Problem description
Reproduce each of the following items line for line, with no changes.

Input material
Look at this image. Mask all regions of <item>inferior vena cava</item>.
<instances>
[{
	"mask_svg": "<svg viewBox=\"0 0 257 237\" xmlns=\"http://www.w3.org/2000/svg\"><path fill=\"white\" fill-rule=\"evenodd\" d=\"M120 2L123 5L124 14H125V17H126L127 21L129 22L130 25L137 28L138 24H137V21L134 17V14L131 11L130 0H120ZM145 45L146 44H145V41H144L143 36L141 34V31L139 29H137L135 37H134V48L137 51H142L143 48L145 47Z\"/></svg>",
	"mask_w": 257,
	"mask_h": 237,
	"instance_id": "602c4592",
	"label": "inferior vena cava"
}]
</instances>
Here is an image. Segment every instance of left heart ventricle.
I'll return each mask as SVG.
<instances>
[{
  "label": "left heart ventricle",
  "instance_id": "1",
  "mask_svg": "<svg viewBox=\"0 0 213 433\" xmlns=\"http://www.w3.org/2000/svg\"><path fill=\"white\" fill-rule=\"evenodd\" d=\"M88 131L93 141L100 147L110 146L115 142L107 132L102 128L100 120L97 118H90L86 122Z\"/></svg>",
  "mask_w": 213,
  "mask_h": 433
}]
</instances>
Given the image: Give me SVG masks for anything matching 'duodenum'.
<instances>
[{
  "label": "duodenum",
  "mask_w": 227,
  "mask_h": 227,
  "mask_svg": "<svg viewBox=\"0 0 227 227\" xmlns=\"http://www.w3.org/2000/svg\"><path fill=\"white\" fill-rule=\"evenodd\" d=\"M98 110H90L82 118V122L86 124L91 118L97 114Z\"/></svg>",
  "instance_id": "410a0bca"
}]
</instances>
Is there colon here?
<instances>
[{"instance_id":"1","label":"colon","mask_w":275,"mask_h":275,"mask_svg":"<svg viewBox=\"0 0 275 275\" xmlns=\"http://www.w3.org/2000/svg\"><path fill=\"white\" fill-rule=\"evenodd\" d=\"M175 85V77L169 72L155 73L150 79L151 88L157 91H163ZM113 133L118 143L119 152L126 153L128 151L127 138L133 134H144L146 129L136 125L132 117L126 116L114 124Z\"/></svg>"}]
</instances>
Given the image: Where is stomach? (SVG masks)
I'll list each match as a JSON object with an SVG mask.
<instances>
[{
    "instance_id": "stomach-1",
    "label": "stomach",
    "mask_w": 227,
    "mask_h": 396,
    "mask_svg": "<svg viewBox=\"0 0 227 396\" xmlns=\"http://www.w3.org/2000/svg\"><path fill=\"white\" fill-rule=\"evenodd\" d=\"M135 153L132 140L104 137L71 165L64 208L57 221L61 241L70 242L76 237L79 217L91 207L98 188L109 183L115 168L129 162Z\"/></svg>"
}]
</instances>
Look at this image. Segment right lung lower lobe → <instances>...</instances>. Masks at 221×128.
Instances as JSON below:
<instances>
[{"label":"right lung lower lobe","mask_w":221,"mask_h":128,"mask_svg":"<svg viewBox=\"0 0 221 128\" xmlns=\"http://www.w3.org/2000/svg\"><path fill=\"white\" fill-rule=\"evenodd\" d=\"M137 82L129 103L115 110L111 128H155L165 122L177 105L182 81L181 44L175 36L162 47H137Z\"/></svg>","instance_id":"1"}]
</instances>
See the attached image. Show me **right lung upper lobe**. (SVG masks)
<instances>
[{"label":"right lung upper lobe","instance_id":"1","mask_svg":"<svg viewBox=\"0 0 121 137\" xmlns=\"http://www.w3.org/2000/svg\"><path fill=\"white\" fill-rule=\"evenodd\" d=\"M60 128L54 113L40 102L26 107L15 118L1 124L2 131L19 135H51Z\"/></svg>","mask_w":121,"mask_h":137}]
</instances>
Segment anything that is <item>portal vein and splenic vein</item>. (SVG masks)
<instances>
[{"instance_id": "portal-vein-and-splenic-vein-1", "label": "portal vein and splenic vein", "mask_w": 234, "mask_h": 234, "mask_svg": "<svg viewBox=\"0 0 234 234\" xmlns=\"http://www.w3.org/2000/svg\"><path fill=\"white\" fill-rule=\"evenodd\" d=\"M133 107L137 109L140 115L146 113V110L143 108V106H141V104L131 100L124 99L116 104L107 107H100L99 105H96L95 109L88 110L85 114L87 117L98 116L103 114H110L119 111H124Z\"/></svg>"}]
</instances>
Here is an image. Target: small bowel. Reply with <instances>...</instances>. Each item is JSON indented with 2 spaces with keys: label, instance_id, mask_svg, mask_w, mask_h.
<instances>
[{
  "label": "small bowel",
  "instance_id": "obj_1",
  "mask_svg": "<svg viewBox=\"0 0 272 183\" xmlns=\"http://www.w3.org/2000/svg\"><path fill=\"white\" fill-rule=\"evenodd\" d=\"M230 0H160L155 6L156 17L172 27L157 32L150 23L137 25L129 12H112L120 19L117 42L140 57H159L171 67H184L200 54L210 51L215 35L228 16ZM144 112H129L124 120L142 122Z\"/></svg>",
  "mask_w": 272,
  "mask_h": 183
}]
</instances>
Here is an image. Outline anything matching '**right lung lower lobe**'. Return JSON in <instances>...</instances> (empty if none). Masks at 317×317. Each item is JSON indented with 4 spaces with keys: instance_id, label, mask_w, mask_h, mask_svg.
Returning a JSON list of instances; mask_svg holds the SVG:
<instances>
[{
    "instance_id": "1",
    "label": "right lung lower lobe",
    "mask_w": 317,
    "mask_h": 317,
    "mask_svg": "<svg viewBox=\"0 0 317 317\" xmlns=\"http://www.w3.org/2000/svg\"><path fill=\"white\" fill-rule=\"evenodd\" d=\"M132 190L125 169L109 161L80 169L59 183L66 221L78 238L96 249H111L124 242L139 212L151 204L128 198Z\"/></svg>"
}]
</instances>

Result
Look at this image. Mask all regions of <item>inferior vena cava</item>.
<instances>
[{
	"mask_svg": "<svg viewBox=\"0 0 257 237\" xmlns=\"http://www.w3.org/2000/svg\"><path fill=\"white\" fill-rule=\"evenodd\" d=\"M120 2L123 5L124 14H125V17H126L127 21L129 22L130 25L137 28L138 24H137V21L134 17V14L131 11L130 0H120ZM145 45L146 44H145V41H144L143 36L141 34V31L139 29H137L135 37H134V48L137 51H142L143 48L145 47Z\"/></svg>",
	"mask_w": 257,
	"mask_h": 237,
	"instance_id": "602c4592",
	"label": "inferior vena cava"
}]
</instances>
Here is an image. Segment every instance of left heart ventricle.
I'll return each mask as SVG.
<instances>
[{
  "label": "left heart ventricle",
  "instance_id": "1",
  "mask_svg": "<svg viewBox=\"0 0 213 433\" xmlns=\"http://www.w3.org/2000/svg\"><path fill=\"white\" fill-rule=\"evenodd\" d=\"M88 131L93 141L100 147L110 146L115 142L107 132L102 128L100 120L97 118H90L86 122Z\"/></svg>",
  "mask_w": 213,
  "mask_h": 433
}]
</instances>
Given the image: Give me SVG masks for anything matching 'duodenum'.
<instances>
[{
  "label": "duodenum",
  "mask_w": 227,
  "mask_h": 227,
  "mask_svg": "<svg viewBox=\"0 0 227 227\" xmlns=\"http://www.w3.org/2000/svg\"><path fill=\"white\" fill-rule=\"evenodd\" d=\"M98 110H90L82 118V122L86 124L91 118L97 114Z\"/></svg>",
  "instance_id": "410a0bca"
}]
</instances>
Is there colon here?
<instances>
[{"instance_id":"1","label":"colon","mask_w":275,"mask_h":275,"mask_svg":"<svg viewBox=\"0 0 275 275\" xmlns=\"http://www.w3.org/2000/svg\"><path fill=\"white\" fill-rule=\"evenodd\" d=\"M175 85V77L169 72L155 73L150 79L151 88L157 91H163ZM113 133L118 143L119 152L126 153L128 151L127 138L133 134H144L146 129L136 125L132 117L126 116L114 124Z\"/></svg>"}]
</instances>
Given the image: Where is stomach? (SVG masks)
I'll list each match as a JSON object with an SVG mask.
<instances>
[{
    "instance_id": "stomach-1",
    "label": "stomach",
    "mask_w": 227,
    "mask_h": 396,
    "mask_svg": "<svg viewBox=\"0 0 227 396\" xmlns=\"http://www.w3.org/2000/svg\"><path fill=\"white\" fill-rule=\"evenodd\" d=\"M135 153L132 140L104 137L71 165L64 208L57 221L61 241L70 242L76 237L79 217L91 207L98 188L109 183L115 168L129 162Z\"/></svg>"
}]
</instances>
Look at this image. Segment right lung lower lobe → <instances>...</instances>. Masks at 221×128.
Instances as JSON below:
<instances>
[{"label":"right lung lower lobe","mask_w":221,"mask_h":128,"mask_svg":"<svg viewBox=\"0 0 221 128\" xmlns=\"http://www.w3.org/2000/svg\"><path fill=\"white\" fill-rule=\"evenodd\" d=\"M137 82L129 103L115 110L111 128H155L165 122L177 105L182 81L181 44L175 36L162 47H137Z\"/></svg>","instance_id":"1"}]
</instances>
See the attached image. Show me **right lung upper lobe**. (SVG masks)
<instances>
[{"label":"right lung upper lobe","instance_id":"1","mask_svg":"<svg viewBox=\"0 0 121 137\" xmlns=\"http://www.w3.org/2000/svg\"><path fill=\"white\" fill-rule=\"evenodd\" d=\"M60 128L54 113L40 102L26 107L15 118L1 124L2 131L19 135H51Z\"/></svg>","mask_w":121,"mask_h":137}]
</instances>
Segment anything that is <item>portal vein and splenic vein</item>. (SVG masks)
<instances>
[{"instance_id": "portal-vein-and-splenic-vein-1", "label": "portal vein and splenic vein", "mask_w": 234, "mask_h": 234, "mask_svg": "<svg viewBox=\"0 0 234 234\" xmlns=\"http://www.w3.org/2000/svg\"><path fill=\"white\" fill-rule=\"evenodd\" d=\"M133 107L137 109L140 115L146 113V110L143 108V106H141V104L131 100L124 99L116 104L107 107H100L99 105H96L95 109L88 110L85 114L87 117L98 116L103 114H110L119 111H124Z\"/></svg>"}]
</instances>
Here is an image. Target: small bowel. Reply with <instances>...</instances>. Each item is JSON indented with 2 spaces with keys: label, instance_id, mask_svg, mask_w, mask_h.
<instances>
[{
  "label": "small bowel",
  "instance_id": "obj_1",
  "mask_svg": "<svg viewBox=\"0 0 272 183\" xmlns=\"http://www.w3.org/2000/svg\"><path fill=\"white\" fill-rule=\"evenodd\" d=\"M230 0H160L155 6L156 17L172 27L157 32L150 23L137 25L129 12H112L120 19L117 42L140 57H159L171 67H184L200 54L210 51L215 35L228 16ZM144 112H129L124 120L142 122Z\"/></svg>",
  "mask_w": 272,
  "mask_h": 183
}]
</instances>
Here is an image. Outline anything matching '**right lung lower lobe**'. Return JSON in <instances>...</instances> (empty if none). Masks at 317×317. Each item is JSON indented with 4 spaces with keys: instance_id, label, mask_w, mask_h, mask_svg.
Returning a JSON list of instances; mask_svg holds the SVG:
<instances>
[{
    "instance_id": "1",
    "label": "right lung lower lobe",
    "mask_w": 317,
    "mask_h": 317,
    "mask_svg": "<svg viewBox=\"0 0 317 317\" xmlns=\"http://www.w3.org/2000/svg\"><path fill=\"white\" fill-rule=\"evenodd\" d=\"M132 190L125 169L109 161L80 169L59 183L66 221L78 238L96 249H111L124 242L139 212L151 204L128 198Z\"/></svg>"
}]
</instances>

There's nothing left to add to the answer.